Problem requirements: Update the data items below by changing every "Document page" to "Rendered page" and leaving the rest of each line untouched. Omit the pictures from your answer.

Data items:

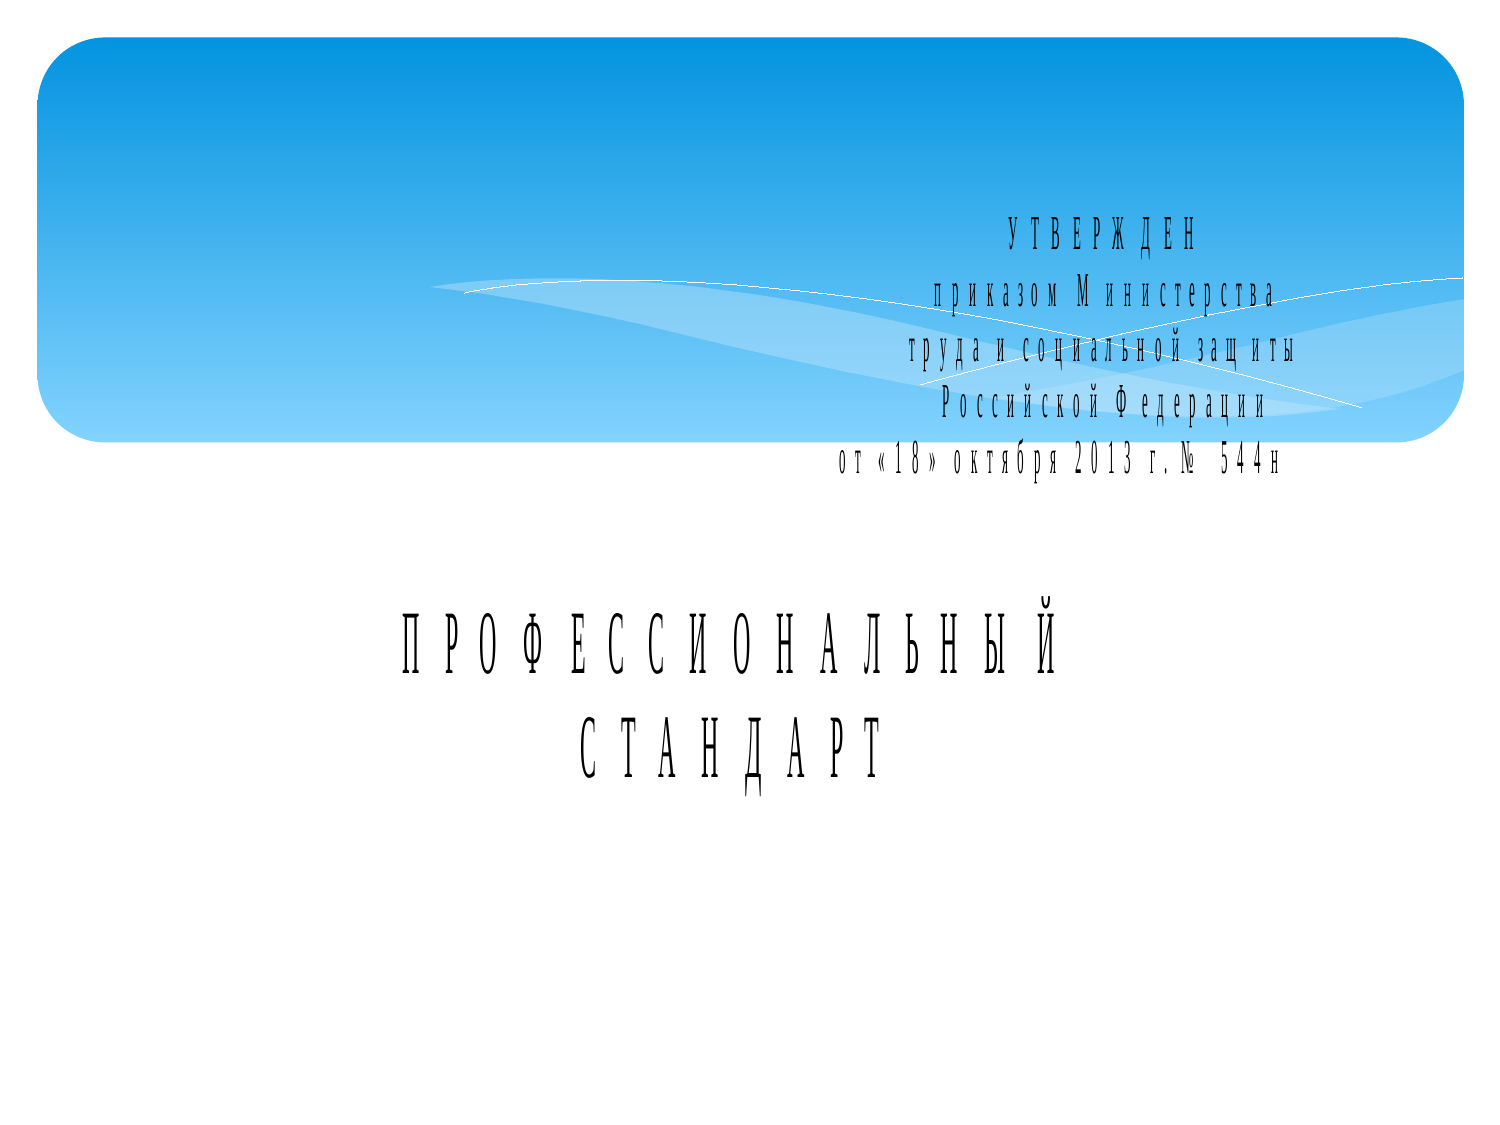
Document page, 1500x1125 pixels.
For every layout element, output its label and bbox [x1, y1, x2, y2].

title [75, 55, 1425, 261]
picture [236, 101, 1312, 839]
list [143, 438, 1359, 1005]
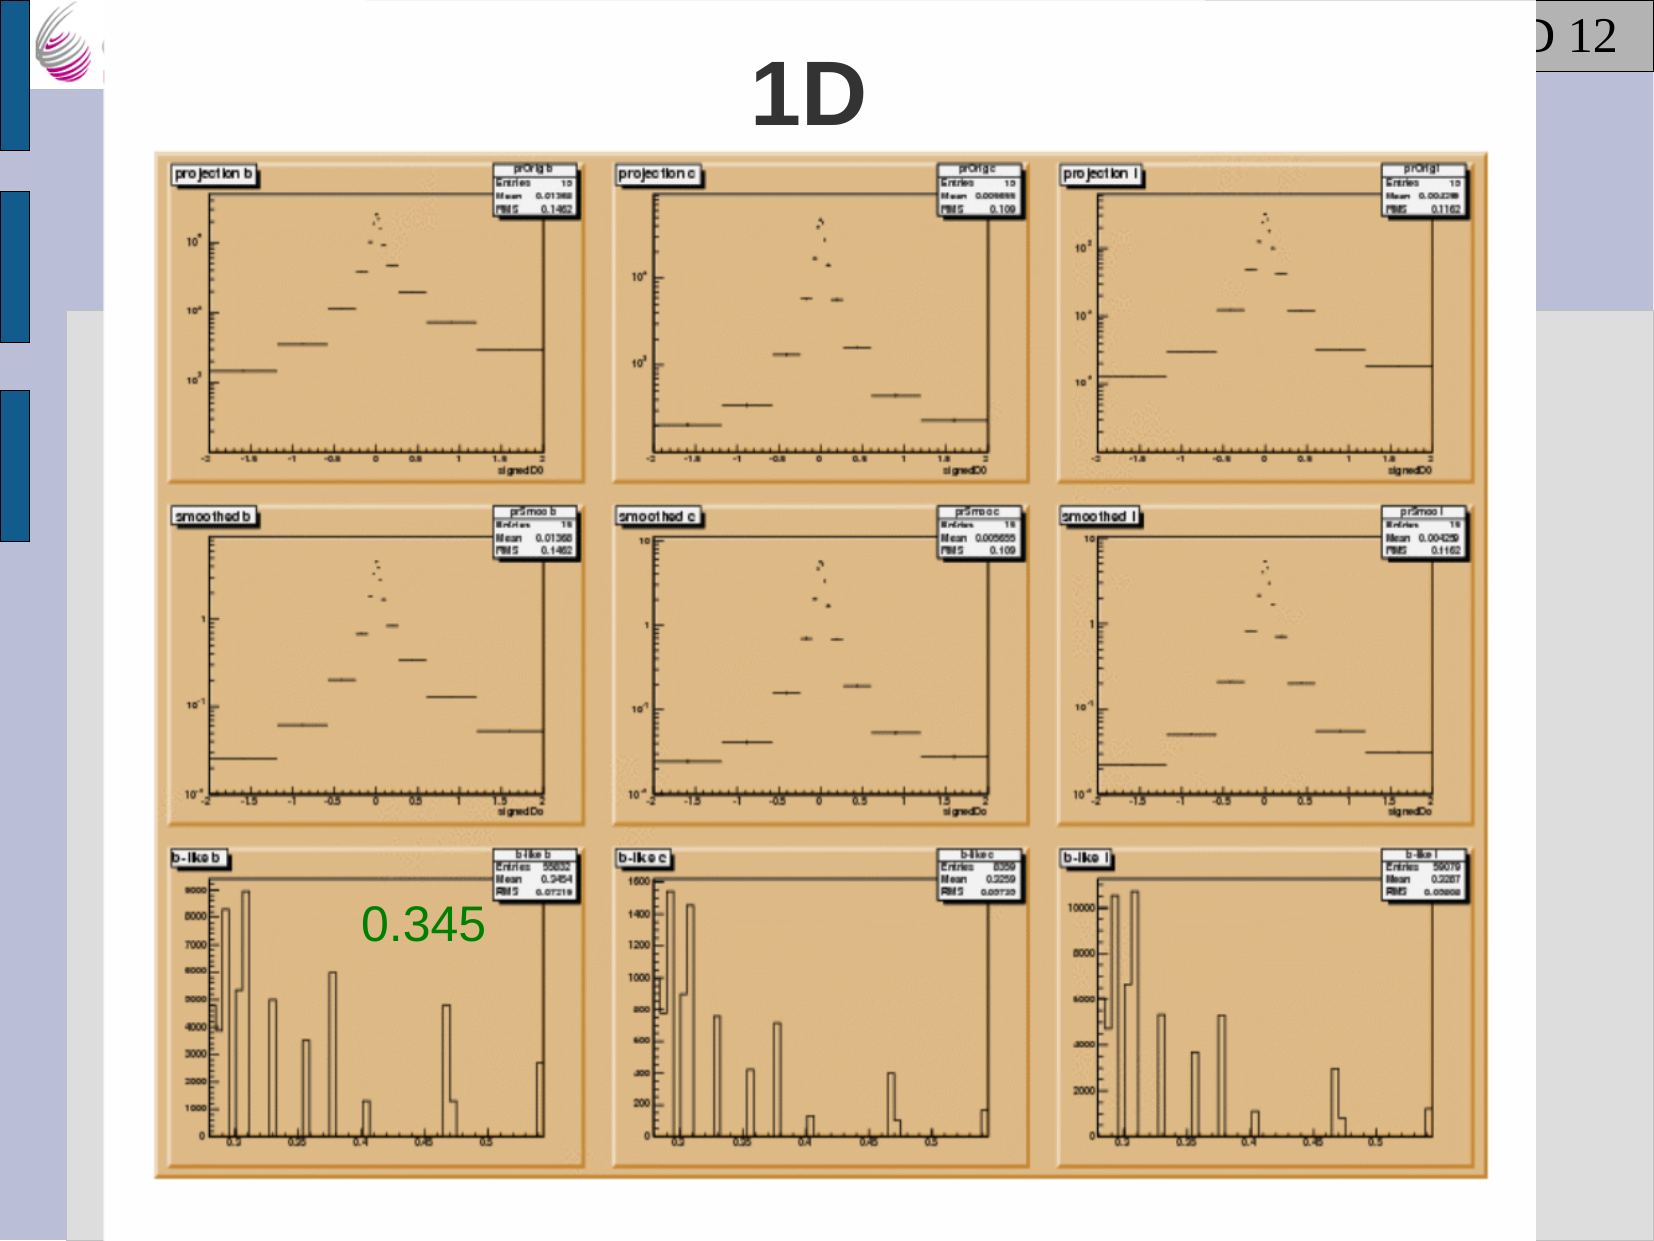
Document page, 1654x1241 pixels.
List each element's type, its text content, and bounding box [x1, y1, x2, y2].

Exercise solution:
Rendered page, 1500x1125 pixels.
For every layout element, output its label and bbox [x1, y1, x2, y2].

title [75, 55, 1425, 261]
picture [236, 101, 1312, 839]
list [143, 438, 1359, 1005]
Rendered page, 1654x1241 pixels.
List each element's type, its text content, and bounding box [x1, y1, x2, y2].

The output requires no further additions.